§ **Extract to read**:
● ● ● ● ●
Here’s a story in which no health system hopes to take a lead role — the tale of a Cerner installation that didn’t go well and the blowback the system faced afterward.
On October 1 of last year, Phoenix, Az.-based Banner Health switched its Tucson hospitals from Epic to a Cerner system, a move which reportedly cost the health system $45 million.
No doubt, the hospitals’ staff and physicians were trained up and prepared for a few bumps in the road, particularly given that the rest of its peers had already gone to the process. The Phoenix-based not-for-profit, which owns, leases or manages 28 acute-care hospitals in six states, had already put the Cerner system in place elsewhere, apparently without experiencing any major problems.
But this time it wasn’t so lucky, according to an article in the Arizona Daily Star. According to the news item, there were “numerous” reports of medical errors filed with the Arizona Department of Health Services after Tucson-area hospitals in the Banner chain were cut over to Cerner.
The complaints included claims that errors were creating patient safety and patient harm risks, according to one filing. “Many of the staff are in tears and frustrated because of the lack of support and empathy [for] the consequences [to] patient care,” one stated.
Not only did the conversion lead to patient safety accusations, it also seems to have lowered physician productivity and shrunk revenue as doctors learned to use the Cerner interface. While predictable, this has to have added insult to injury.
Meanwhile, according to the paper, the state seems to come down on the side of the complainants. While hospital leaders denied there were any incidents resulting in a negative outcome for patients, “the hospital’s occurrence log for October 2017 showed numerous incidents of medical errors reported to be a result of the conversion,” state investigators reportedly concluded.
While the state didn’t fine Banner or issue a citation, it did substantiate two allegations about the conversion, the Star reported. The allegations were related to computer/printer glitches impacting patient care and an inability to reliably deliver medications and order tests as part of care for critically ill patients.
The article says that Banner responded by pointing out that it has made more than 100 improvements to the Cerner system, resulting in better workflows and greater information access for physicians and staff. But the damage to its reputation seems to have been done.
No, perhaps Banner didn’t do anything particularly wrong when it installed the Cerner platform. However, if its leaders did, in fact, lie to the state about problems it actually had, it was not a smart move. On the other hand, one of the biggest problems you can have during an EHR implementation is users who don’t want to cooperate and make it a success. It’s not hard to see users who were happy with Epic dragging their feet as they shifted to Cerner. Either way, this is an important lesson as hospitals continue to consolidate and they consider switching the EHR of the acquired hospitals.
● ● ● ● ●
§ **Work instruction A**:
Answer these questions from the piece on Banner Health's switch to Cerner:
(i) What did the move from Epic to Cerner at the Tucson hospitals reportedly cost?
(ii) How many acute-care hospitals does Banner own, lease or manage, and in how many states?
(iii) How many improvements to the Cerner system does Banner say it has made?
§ **Work instruction B**:
Name every organization in the piece on Banner Health's switch to Cerner, leaving out the two EHR vendors, Epic and Cerner.

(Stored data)
● ● ● ● ●
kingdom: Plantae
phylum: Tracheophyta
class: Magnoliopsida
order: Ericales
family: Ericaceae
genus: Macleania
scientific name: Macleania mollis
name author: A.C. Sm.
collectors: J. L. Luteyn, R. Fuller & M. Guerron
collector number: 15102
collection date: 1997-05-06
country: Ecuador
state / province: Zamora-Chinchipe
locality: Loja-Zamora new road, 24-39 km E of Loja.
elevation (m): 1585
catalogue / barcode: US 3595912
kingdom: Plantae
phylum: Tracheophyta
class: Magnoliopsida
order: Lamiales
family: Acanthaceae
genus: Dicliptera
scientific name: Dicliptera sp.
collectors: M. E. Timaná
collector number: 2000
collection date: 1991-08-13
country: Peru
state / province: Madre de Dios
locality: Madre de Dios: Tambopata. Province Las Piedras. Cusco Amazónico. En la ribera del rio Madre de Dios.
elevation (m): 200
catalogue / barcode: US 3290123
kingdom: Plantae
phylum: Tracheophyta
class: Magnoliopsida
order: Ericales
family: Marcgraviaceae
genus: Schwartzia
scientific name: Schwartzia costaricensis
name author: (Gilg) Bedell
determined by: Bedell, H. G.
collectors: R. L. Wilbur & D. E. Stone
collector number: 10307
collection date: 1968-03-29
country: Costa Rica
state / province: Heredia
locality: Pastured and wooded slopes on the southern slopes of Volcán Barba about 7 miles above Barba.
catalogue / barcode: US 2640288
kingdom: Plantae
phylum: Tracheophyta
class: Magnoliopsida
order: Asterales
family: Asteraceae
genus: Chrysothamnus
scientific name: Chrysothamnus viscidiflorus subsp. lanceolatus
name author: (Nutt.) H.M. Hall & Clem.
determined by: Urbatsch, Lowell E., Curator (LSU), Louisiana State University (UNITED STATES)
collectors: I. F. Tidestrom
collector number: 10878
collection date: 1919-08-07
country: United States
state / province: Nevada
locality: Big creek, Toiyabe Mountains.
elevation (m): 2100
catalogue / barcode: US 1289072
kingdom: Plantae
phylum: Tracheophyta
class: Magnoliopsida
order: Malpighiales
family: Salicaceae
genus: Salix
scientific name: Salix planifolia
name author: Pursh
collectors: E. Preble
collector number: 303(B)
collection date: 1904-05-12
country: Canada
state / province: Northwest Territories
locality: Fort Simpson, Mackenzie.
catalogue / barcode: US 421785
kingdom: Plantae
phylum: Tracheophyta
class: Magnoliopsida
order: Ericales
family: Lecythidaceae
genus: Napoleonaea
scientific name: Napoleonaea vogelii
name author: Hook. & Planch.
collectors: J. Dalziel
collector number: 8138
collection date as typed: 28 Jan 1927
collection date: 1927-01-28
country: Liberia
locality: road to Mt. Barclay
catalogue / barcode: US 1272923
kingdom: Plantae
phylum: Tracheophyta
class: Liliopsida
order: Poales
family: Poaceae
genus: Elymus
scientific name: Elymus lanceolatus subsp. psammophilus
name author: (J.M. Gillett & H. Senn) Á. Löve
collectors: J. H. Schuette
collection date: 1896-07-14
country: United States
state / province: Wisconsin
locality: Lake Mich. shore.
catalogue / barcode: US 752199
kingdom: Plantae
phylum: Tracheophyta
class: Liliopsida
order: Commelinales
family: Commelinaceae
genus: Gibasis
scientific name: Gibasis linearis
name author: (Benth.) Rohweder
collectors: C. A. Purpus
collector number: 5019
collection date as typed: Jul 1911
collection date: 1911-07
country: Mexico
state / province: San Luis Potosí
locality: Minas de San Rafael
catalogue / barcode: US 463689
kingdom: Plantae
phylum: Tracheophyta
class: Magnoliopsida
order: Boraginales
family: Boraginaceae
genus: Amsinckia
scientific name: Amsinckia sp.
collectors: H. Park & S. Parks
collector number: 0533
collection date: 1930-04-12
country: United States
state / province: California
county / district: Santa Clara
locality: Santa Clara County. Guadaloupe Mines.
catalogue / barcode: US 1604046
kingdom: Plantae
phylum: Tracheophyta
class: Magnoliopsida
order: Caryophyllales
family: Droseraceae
● ● ● ● ●
§ **Expected output A**:
(i) $45 million
(ii) 28 acute-care hospitals in six states
(iii) More than 100

§ **Expected output B**:
Banner Health
Arizona Daily Star
Arizona Department of Health Services